Segundo o empresário, a Projinox tem percebido maior demora na aprovação de determinados projetos e uma postura mais criteriosa dos clientes. Isso não significa ausência de oportunidades, mas indica negociações mais longas e decisões de compra tomadas com maior prudência.
“O cliente continua precisando executar seus projetos, mas está avaliando cada investimento com muito mais cuidado. Em alguns casos, a necessidade existe, porém a decisão é adiada à espera de melhores condições econômicas ou de maior segurança em relação ao futuro”, acrescenta.

Diante de fatores que não podem ser controlados pelas empresas, Brito defende o fortalecimento da gestão, o aumento da produtividade, a diversificação dos mercados e a proximidade com os clientes.
“Não podemos controlar os juros, o câmbio ou o cenário político, mas podemos controlar a forma como administramos nossos negócios. Precisamos reduzir desperdícios, melhorar processos, investir em tecnologia e compreender com mais profundidade aquilo de que o cliente realmente necessita”, afirma.

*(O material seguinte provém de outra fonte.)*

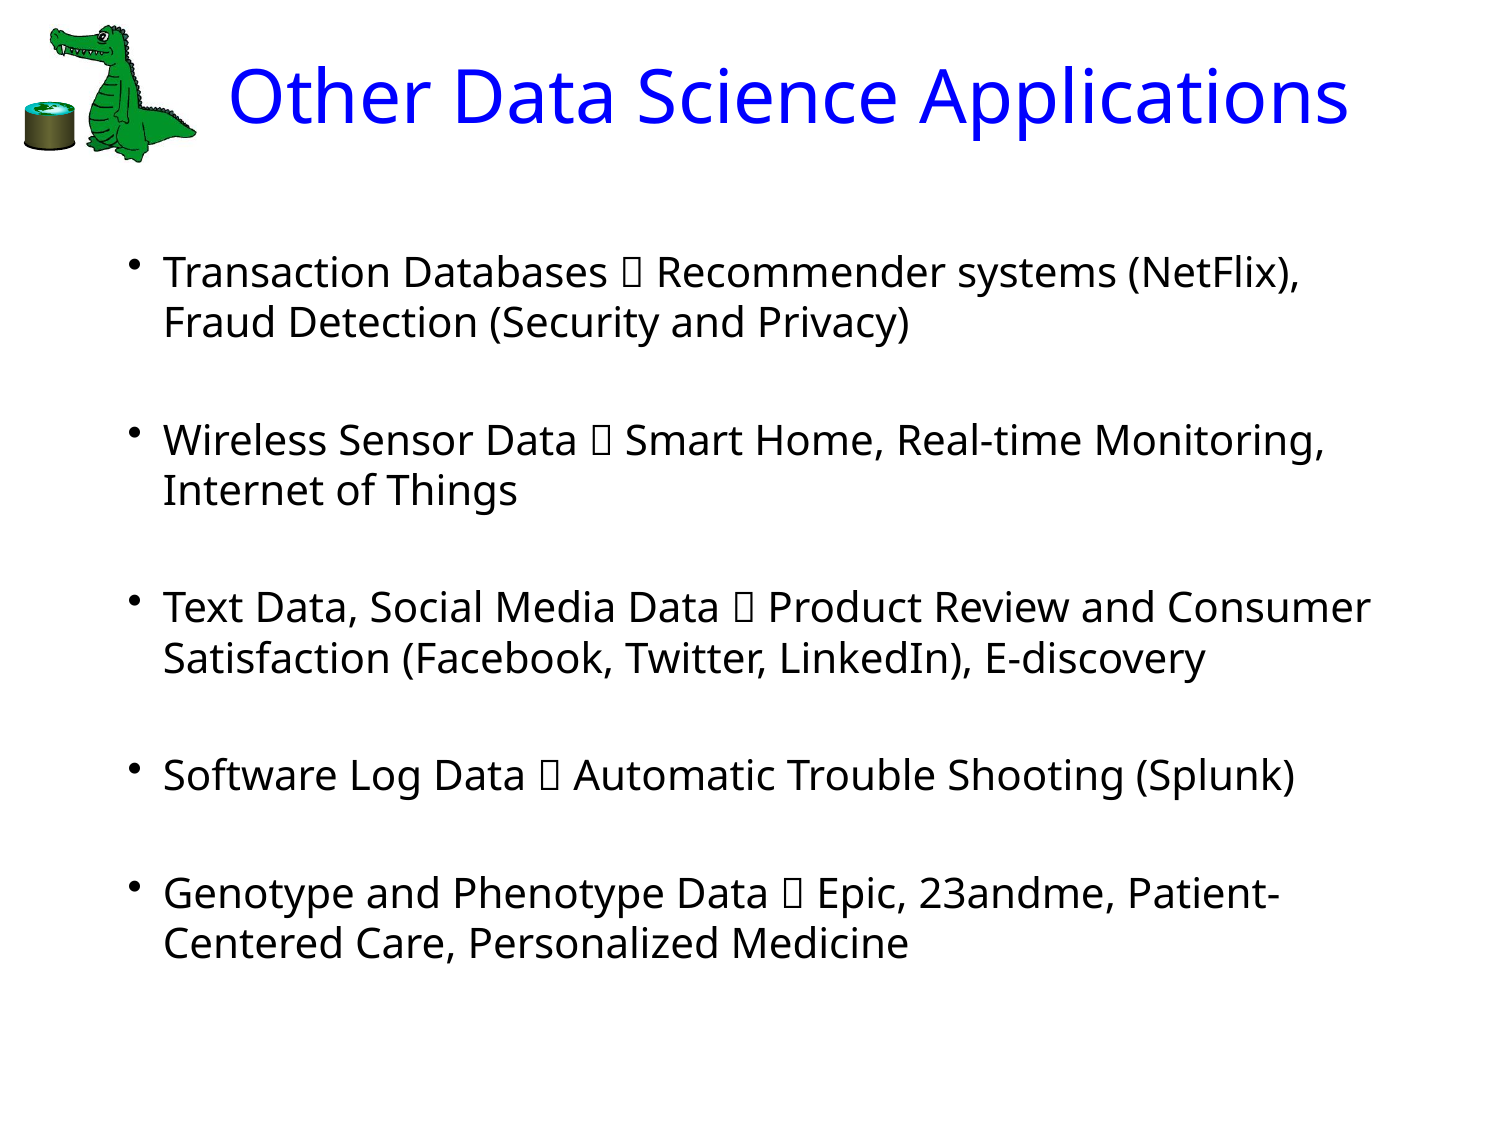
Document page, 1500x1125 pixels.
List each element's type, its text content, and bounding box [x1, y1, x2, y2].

list Transaction Databases  Recommender systems (NetFlix), Fraud Detection (Security and Privacy) Wireless Sensor Data  Smart Home, Real-time Monitoring, Internet of Things Text Data, Social Media Data  Product Review and Consumer Satisfaction (Facebook, Twitter, LinkedIn), E-discovery Software Log Data  Automatic Trouble Shooting (Splunk) Genotype and Phenotype Data  Epic, 23andme, Patient-Centered Care, Personalized Medicine [112, 237, 1388, 1075]
picture [49, 24, 197, 163]
title Other Data Science Applications [212, 0, 1388, 188]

Para o CEO da Projinox, períodos de menor atividade também pode ser aproveitados para revisar estratégias, qualificar equipes e preparar a empresa para uma futura retomada.
“Os momentos desafiadores obrigam a empresa a olhar com mais atenção para sua operação. É uma oportunidade para corrigir falhas, fortalecer a estrutura e estar preparada quando o mercado voltar a acelerar”, analisa.
Brito considera que a recuperação da confiança será fundamental para estimular novos investimentos. Enquanto isso, empresas com equilíbrio financeiro, capacidade de inovação e relacionamento próximo com os clientes estarão mais preparadas para enfrentar as incertezas.
“O cenário pode ser desafiador, mas a empresa não pode ficar paralisada esperando que tudo melhore. Quem continuar evoluindo durante a dificuldade estará mais preparado para crescer quando as condições se tornarem favoráveis”, conclui.